_What to work on_
Reproduce the entries below in full, word for word.

_Data extract_

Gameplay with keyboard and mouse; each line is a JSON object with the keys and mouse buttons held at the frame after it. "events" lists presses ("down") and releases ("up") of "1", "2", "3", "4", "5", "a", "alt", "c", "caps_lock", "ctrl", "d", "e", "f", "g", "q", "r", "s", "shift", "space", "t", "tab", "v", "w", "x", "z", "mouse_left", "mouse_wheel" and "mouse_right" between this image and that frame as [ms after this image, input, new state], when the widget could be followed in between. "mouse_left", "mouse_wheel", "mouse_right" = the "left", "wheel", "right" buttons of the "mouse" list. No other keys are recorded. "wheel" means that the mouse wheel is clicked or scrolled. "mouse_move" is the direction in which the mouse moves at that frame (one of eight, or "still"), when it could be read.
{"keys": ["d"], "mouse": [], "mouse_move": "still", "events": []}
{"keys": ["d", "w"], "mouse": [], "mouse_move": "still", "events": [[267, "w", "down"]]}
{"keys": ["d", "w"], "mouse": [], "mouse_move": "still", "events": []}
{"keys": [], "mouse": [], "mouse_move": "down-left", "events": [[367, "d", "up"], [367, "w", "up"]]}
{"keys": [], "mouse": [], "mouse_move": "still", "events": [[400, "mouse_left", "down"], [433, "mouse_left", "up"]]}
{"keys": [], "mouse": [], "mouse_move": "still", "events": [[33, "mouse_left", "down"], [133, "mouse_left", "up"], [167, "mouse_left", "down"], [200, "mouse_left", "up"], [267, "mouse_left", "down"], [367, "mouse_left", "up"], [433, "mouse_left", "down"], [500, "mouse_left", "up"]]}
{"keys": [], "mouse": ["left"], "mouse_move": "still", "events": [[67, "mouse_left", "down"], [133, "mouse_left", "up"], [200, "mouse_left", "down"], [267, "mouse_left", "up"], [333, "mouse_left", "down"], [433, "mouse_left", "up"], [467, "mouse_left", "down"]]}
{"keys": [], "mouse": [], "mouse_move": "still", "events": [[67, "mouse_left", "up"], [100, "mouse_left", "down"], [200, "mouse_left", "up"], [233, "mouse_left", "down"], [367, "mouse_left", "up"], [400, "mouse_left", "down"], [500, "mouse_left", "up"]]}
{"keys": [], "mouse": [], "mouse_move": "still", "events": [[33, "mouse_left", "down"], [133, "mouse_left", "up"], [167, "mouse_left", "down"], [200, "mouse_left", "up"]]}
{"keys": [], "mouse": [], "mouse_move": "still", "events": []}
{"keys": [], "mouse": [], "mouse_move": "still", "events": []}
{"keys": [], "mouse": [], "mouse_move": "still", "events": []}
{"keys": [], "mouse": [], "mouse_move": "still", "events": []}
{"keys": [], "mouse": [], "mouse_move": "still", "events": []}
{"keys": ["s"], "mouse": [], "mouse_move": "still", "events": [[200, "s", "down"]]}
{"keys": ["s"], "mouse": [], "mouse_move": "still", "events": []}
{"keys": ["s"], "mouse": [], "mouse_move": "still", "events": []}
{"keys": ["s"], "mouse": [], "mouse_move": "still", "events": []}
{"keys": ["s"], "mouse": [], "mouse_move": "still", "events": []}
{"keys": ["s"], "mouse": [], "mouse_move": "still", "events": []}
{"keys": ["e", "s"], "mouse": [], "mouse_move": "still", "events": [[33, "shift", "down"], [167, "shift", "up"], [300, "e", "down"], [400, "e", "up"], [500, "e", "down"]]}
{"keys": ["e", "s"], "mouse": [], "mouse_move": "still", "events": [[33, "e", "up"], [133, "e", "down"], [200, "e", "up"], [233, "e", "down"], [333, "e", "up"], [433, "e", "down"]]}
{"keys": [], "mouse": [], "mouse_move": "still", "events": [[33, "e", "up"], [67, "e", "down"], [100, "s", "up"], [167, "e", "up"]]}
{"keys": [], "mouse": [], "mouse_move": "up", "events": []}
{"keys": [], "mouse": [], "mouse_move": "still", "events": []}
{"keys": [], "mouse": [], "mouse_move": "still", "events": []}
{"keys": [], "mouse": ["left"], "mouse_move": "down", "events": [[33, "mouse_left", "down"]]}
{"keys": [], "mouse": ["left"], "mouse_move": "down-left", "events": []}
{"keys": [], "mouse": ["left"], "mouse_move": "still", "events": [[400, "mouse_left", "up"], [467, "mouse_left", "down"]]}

_Expected answer_
Gameplay with keyboard and mouse; each line is a JSON object with the keys and mouse buttons held at the frame after it. "events" lists presses ("down") and releases ("up") of "1", "2", "3", "4", "5", "a", "alt", "c", "caps_lock", "ctrl", "d", "e", "f", "g", "q", "r", "s", "shift", "space", "t", "tab", "v", "w", "x", "z", "mouse_left", "mouse_wheel" and "mouse_right" between this image and that frame as [ms after this image, input, new state], when the widget could be followed in between. "mouse_left", "mouse_wheel", "mouse_right" = the "left", "wheel", "right" buttons of the "mouse" list. No other keys are recorded. "wheel" means that the mouse wheel is clicked or scrolled. "mouse_move" is the direction in which the mouse moves at that frame (one of eight, or "still"), when it could be read.
{"keys": ["d"], "mouse": [], "mouse_move": "still", "events": []}
{"keys": ["d", "w"], "mouse": [], "mouse_move": "still", "events": [[267, "w", "down"]]}
{"keys": ["d", "w"], "mouse": [], "mouse_move": "still", "events": []}
{"keys": [], "mouse": [], "mouse_move": "down-left", "events": [[367, "d", "up"], [367, "w", "up"]]}
{"keys": [], "mouse": [], "mouse_move": "still", "events": [[400, "mouse_left", "down"], [433, "mouse_left", "up"]]}
{"keys": [], "mouse": [], "mouse_move": "still", "events": [[33, "mouse_left", "down"], [133, "mouse_left", "up"], [167, "mouse_left", "down"], [200, "mouse_left", "up"], [267, "mouse_left", "down"], [367, "mouse_left", "up"], [433, "mouse_left", "down"], [500, "mouse_left", "up"]]}
{"keys": [], "mouse": ["left"], "mouse_move": "still", "events": [[67, "mouse_left", "down"], [133, "mouse_left", "up"], [200, "mouse_left", "down"], [267, "mouse_left", "up"], [333, "mouse_left", "down"], [433, "mouse_left", "up"], [467, "mouse_left", "down"]]}
{"keys": [], "mouse": [], "mouse_move": "still", "events": [[67, "mouse_left", "up"], [100, "mouse_left", "down"], [200, "mouse_left", "up"], [233, "mouse_left", "down"], [367, "mouse_left", "up"], [400, "mouse_left", "down"], [500, "mouse_left", "up"]]}
{"keys": [], "mouse": [], "mouse_move": "still", "events": [[33, "mouse_left", "down"], [133, "mouse_left", "up"], [167, "mouse_left", "down"], [200, "mouse_left", "up"]]}
{"keys": [], "mouse": [], "mouse_move": "still", "events": []}
{"keys": [], "mouse": [], "mouse_move": "still", "events": []}
{"keys": [], "mouse": [], "mouse_move": "still", "events": []}
{"keys": [], "mouse": [], "mouse_move": "still", "events": []}
{"keys": [], "mouse": [], "mouse_move": "still", "events": []}
{"keys": ["s"], "mouse": [], "mouse_move": "still", "events": [[200, "s", "down"]]}
{"keys": ["s"], "mouse": [], "mouse_move": "still", "events": []}
{"keys": ["s"], "mouse": [], "mouse_move": "still", "events": []}
{"keys": ["s"], "mouse": [], "mouse_move": "still", "events": []}
{"keys": ["s"], "mouse": [], "mouse_move": "still", "events": []}
{"keys": ["s"], "mouse": [], "mouse_move": "still", "events": []}
{"keys": ["e", "s"], "mouse": [], "mouse_move": "still", "events": [[33, "shift", "down"], [167, "shift", "up"], [300, "e", "down"], [400, "e", "up"], [500, "e", "down"]]}
{"keys": ["e", "s"], "mouse": [], "mouse_move": "still", "events": [[33, "e", "up"], [133, "e", "down"], [200, "e", "up"], [233, "e", "down"], [333, "e", "up"], [433, "e", "down"]]}
{"keys": [], "mouse": [], "mouse_move": "still", "events": [[33, "e", "up"], [67, "e", "down"], [100, "s", "up"], [167, "e", "up"]]}
{"keys": [], "mouse": [], "mouse_move": "up", "events": []}
{"keys": [], "mouse": [], "mouse_move": "still", "events": []}
{"keys": [], "mouse": [], "mouse_move": "still", "events": []}
{"keys": [], "mouse": ["left"], "mouse_move": "down", "events": [[33, "mouse_left", "down"]]}
{"keys": [], "mouse": ["left"], "mouse_move": "down-left", "events": []}
{"keys": [], "mouse": ["left"], "mouse_move": "still", "events": [[400, "mouse_left", "up"], [467, "mouse_left", "down"]]}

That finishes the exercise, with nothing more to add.